According to the NWS, those storms will bring ‘copious amounts of moisture‘ to our area, from tonight through next Thursday — 5.5-to-12-inches of rain for Humboldt County, depending on your location. We’re getting really wet.
Statewide, a punch to the drought — Bill Patzert, a research scientist and oceanographer at NASA’s Jet Propulsion Laboratory in Pasadena, waxes enthusiastic about our current weather: ‘“You get this once in a decade. It’s a conveyor belt….For water and snow aficionados, when the polar jet stream and an atmospheric river merge and take aim on California, it’s like winning the Powerball and Super Lotto Plus in the same week.”‘
Apparently, nothing but rain for awhile.
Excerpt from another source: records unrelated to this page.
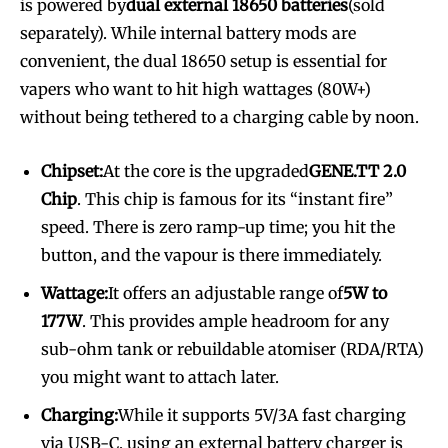
is powered by
dual external 18650 batteries
(sold
separately). While internal battery mods are
convenient, the dual 18650 setup is essential for
vapers who want to hit high wattages (80W+)
without being tethered to a charging cable by noon.
Chipset:
At the core is the upgraded
GENE.TT 2.0
Chip
. This chip is famous for its “instant fire”
speed. There is zero ramp-up time; you hit the
button, and the vapour is there immediately.
Wattage:
It offers an adjustable range of
5W to
177W
. This provides ample headroom for any
sub-ohm tank or rebuildable atomiser (RDA/RTA)
you might want to attach later.
Charging:
While it supports 5V/3A fast charging
via USB-C, using an external battery charger is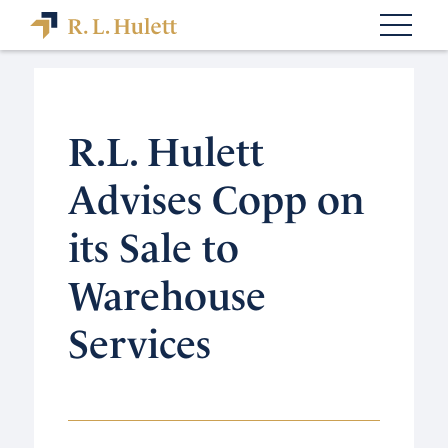
R.L. Hulett
Advises Copp on
its Sale to
Warehouse
Services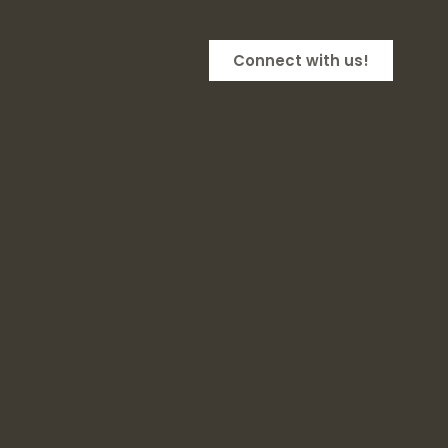
Connect with us!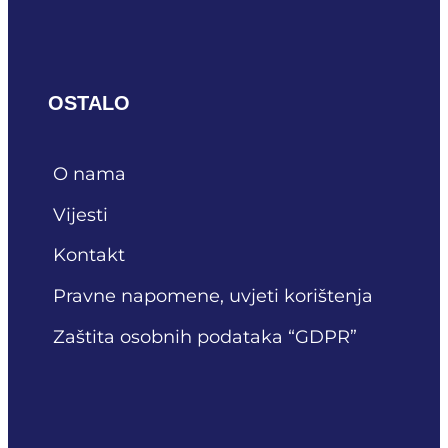
OSTALO
O nama
Vijesti
Kontakt
Pravne napomene, uvjeti korištenja
Zaštita osobnih podataka “GDPR”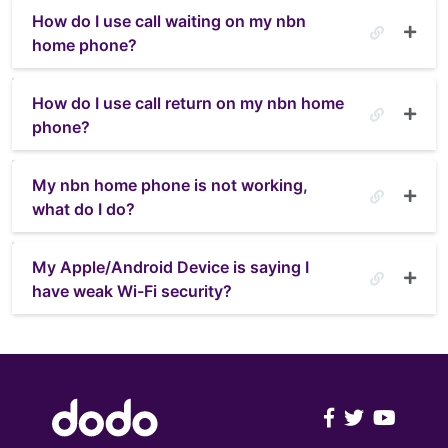
How do I use call waiting on my nbn
home phone?
How do I use call return on my nbn home
phone?
My nbn home phone is not working,
what do I do?
My Apple/Android Device is saying I
have weak Wi-Fi security?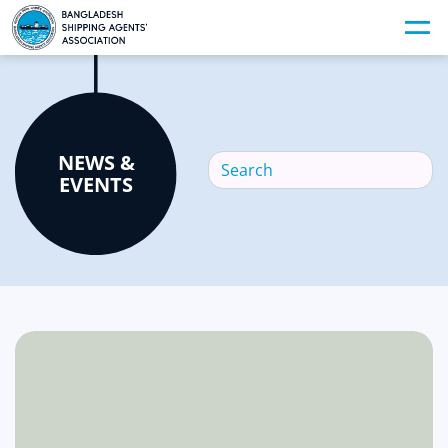
NEWS &
EVENTS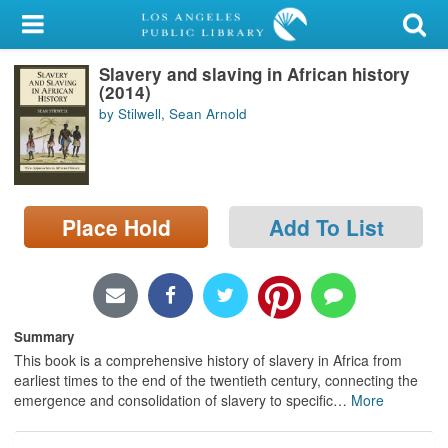
My Account
Slavery and slaving in African history
Library Card
(2014)
by Stilwell, Sean Arnold
Sign In
Search
Place Hold
Add To List
Locations/Hours (external
page)
Privacy
Summary
This book is a comprehensive history of slavery in Africa from
earliest times to the end of the twentieth century, connecting the
emergence and consolidation of slavery to specific
…
More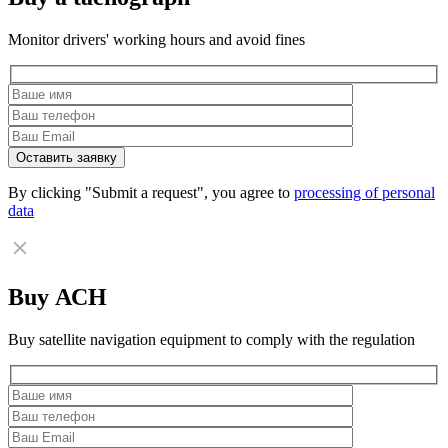
Monitor drivers' working hours and avoid fines
By clicking "Submit a request", you agree to
processing of personal
data
Buy АСН
Buy satellite navigation equipment to comply with the regulation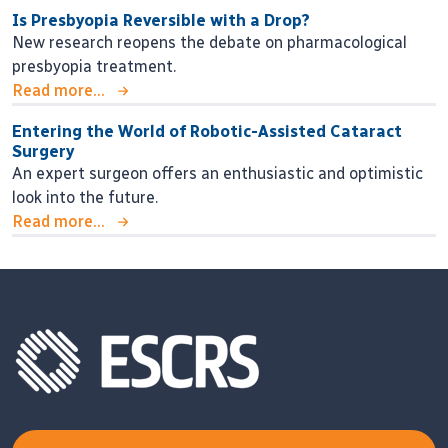
Is Presbyopia Reversible with a Drop?
New research reopens the debate on pharmacological
presbyopia treatment.
Read more...
Entering the World of Robotic-Assisted Cataract
Surgery
An expert surgeon offers an enthusiastic and optimistic
look into the future.
Read more...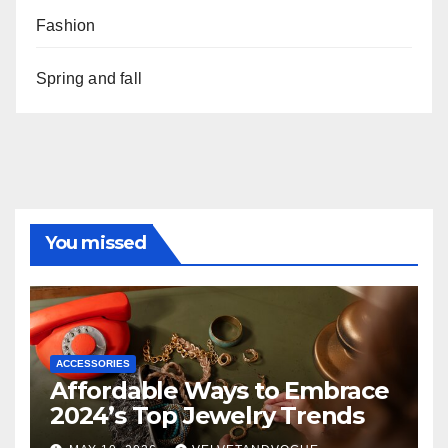
Fashion
Spring and fall
You missed
ACCESSORIES
Affordable Ways to Embrace
2024’s Top Jewelry Trends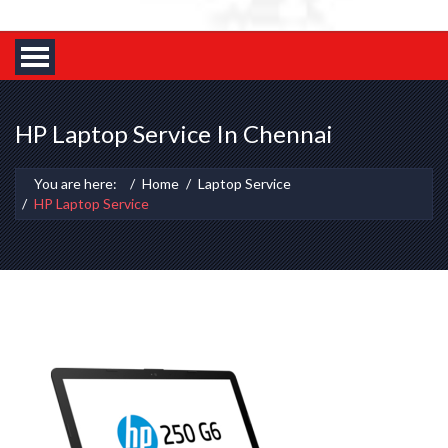
HP Laptop Service In Chennai
You are here:
Home
Laptop Service
HP Laptop Service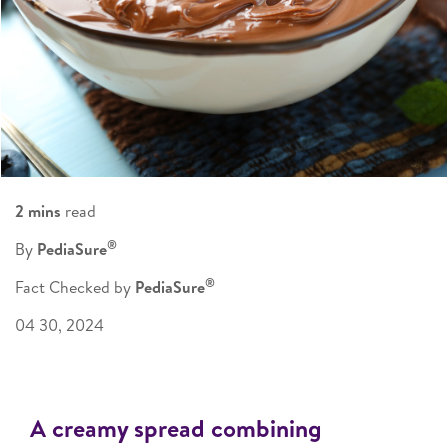
2 mins
read
®
By
PediaSure
®
Fact Checked by
PediaSure
04 30, 2024
A creamy spread combining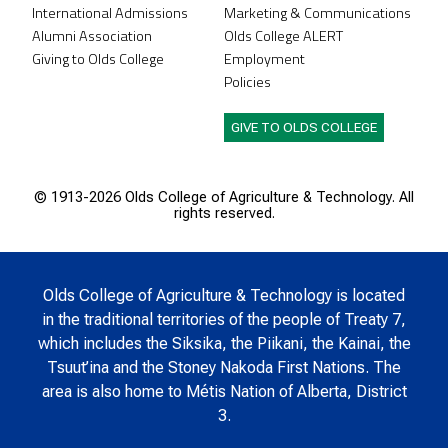
International Admissions
Marketing & Communications
Alumni Association
Olds College ALERT
Giving to Olds College
Employment
Policies
GIVE TO OLDS COLLEGE
© 1913-
2026 Olds College of Agriculture & Technology. All
rights reserved.
Olds College of Agriculture & Technology is located
in the traditional territories of the people of Treaty 7,
which includes the Siksika, the Piikani, the Kainai, the
Tsuut’ina and the Stoney Nakoda First Nations. The
area is also home to Métis Nation of Alberta, District
3.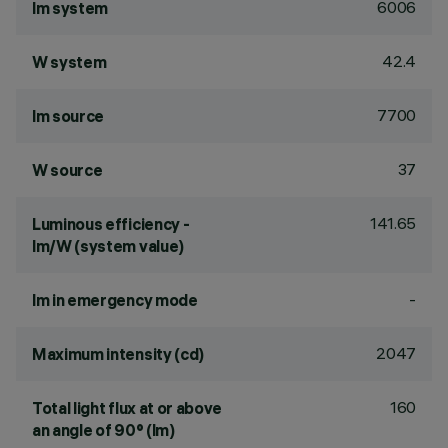
6006
lm system
42.4
W system
7700
lm source
37
W source
141.65
Luminous efficiency -
lm/W (system value)
-
lm in emergency mode
2047
Maximum intensity (cd)
160
Total light flux at or above
an angle of 90° (lm)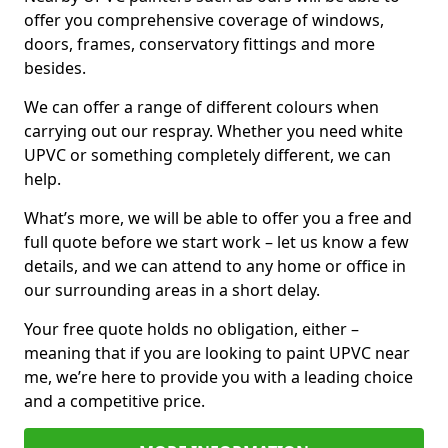
offer you comprehensive coverage of windows,
doors, frames, conservatory fittings and more
besides.
We can offer a range of different colours when
carrying out our respray. Whether you need white
UPVC or something completely different, we can
help.
What’s more, we will be able to offer you a free and
full quote before we start work – let us know a few
details, and we can attend to any home or office in
our surrounding areas in a short delay.
Your free quote holds no obligation, either –
meaning that if you are looking to paint UPVC near
me, we’re here to provide you with a leading choice
and a competitive price.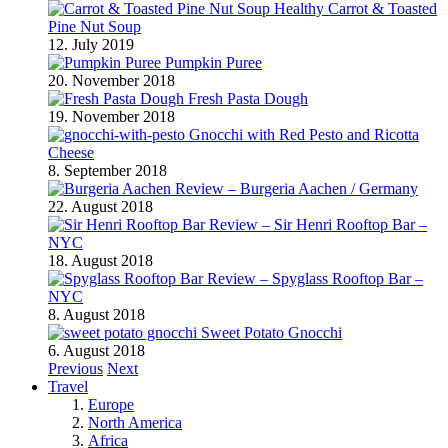
Healthy Carrot & Toasted
Pine Nut Soup
12. July 2019
Pumpkin Puree
20. November 2018
Fresh Pasta Dough
19. November 2018
Gnocchi with Red Pesto and Ricotta
Cheese
8. September 2018
Review – Burgeria Aachen / Germany
22. August 2018
Review – Sir Henri Rooftop Bar –
NYC
18. August 2018
Review – Spyglass Rooftop Bar –
NYC
8. August 2018
Sweet Potato Gnocchi
6. August 2018
Previous
Next
Travel
Europe
North America
Africa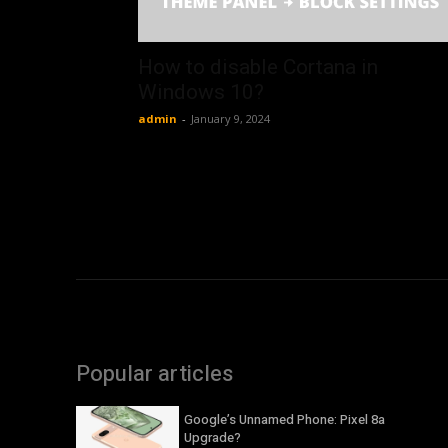
How to disable Cortana in
Windows 10?
admin
-
January 9, 2024
Popular articles
Google’s Unnamed Phone: Pixel 8a
Upgrade?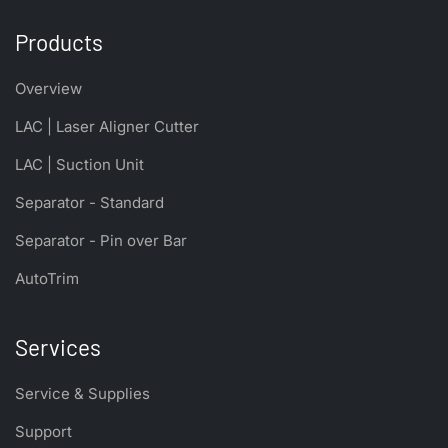
Products
Overview
LAC | Laser Aligner Cutter
LAC | Suction Unit
Separator - Standard
Separator - Pin over Bar
AutoTrim
Services
Service & Supplies
Support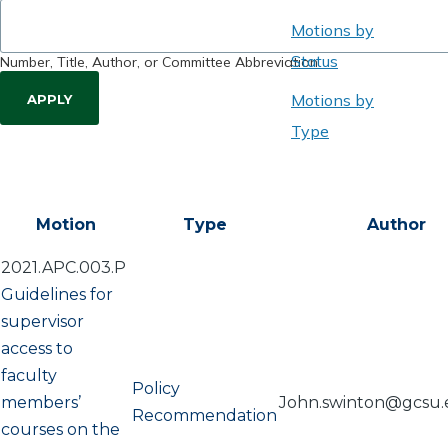
Motions by
Status
Number, Title, Author, or Committee Abbreviation
Motions by
Type
Motion
Type
Author
2021.APC.003.P
Guidelines for
supervisor
access to
faculty
Policy
members’
John.swinton@gcsu
Recommendation
courses on the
We’re forecast for maybe a half-inch here along the shoreline today, but from the looks of it already, the totals will be much higher.
We’re under a ‘Flood Watch’ until tomorrow at least, and it’s going to get gnarly.
Our weather is based on a couple of contributing factors — from the San Jose Mercury News this morning:
After five years of historic drought, conditions in the Pacific Ocean are lining up in drenching ways not seen since at least 2010, with new storms forming off California’s coast that will continue to bring rain throughout next week, even after this weekend’s powerful system is gone.
First, the huge mass off offshore high-pressure air, dubbed the “Ridiculously Resilient Ridge,” which blocked dozens of storms over the past three years from coming ashore to California is now gone.
Scientists don’t know exactly why it stayed so long, or why it went away.
Second, now there are two other ridges — one off the Aleutian Islands in Alaska, and one off Baja, Mexico — that are funneling storms toward California.
The Alaska ridge is pushing the polar jet stream south, where it is connecting with a series of atmospheric river storms that are being generated in warm waters in the subtropical Pacific.
Such fast-moving storms, often called “Pineapple Express” systems, are 200 miles wide, driven by high winds and can carry 20 times as much water as the Mississippi River where it flows into the Gulf of Mexico, acting as a meteorological fire hose over the West Coast.
Storms this week already have boosted the Sierra Nevada snowpack enormously. On Monday, it was 70 percent of the historic average. By Friday it was 103 percent. The warm storms this weekend could melt some of the snow, causing the flood risk, although the runoff will fill reservoirs around the state.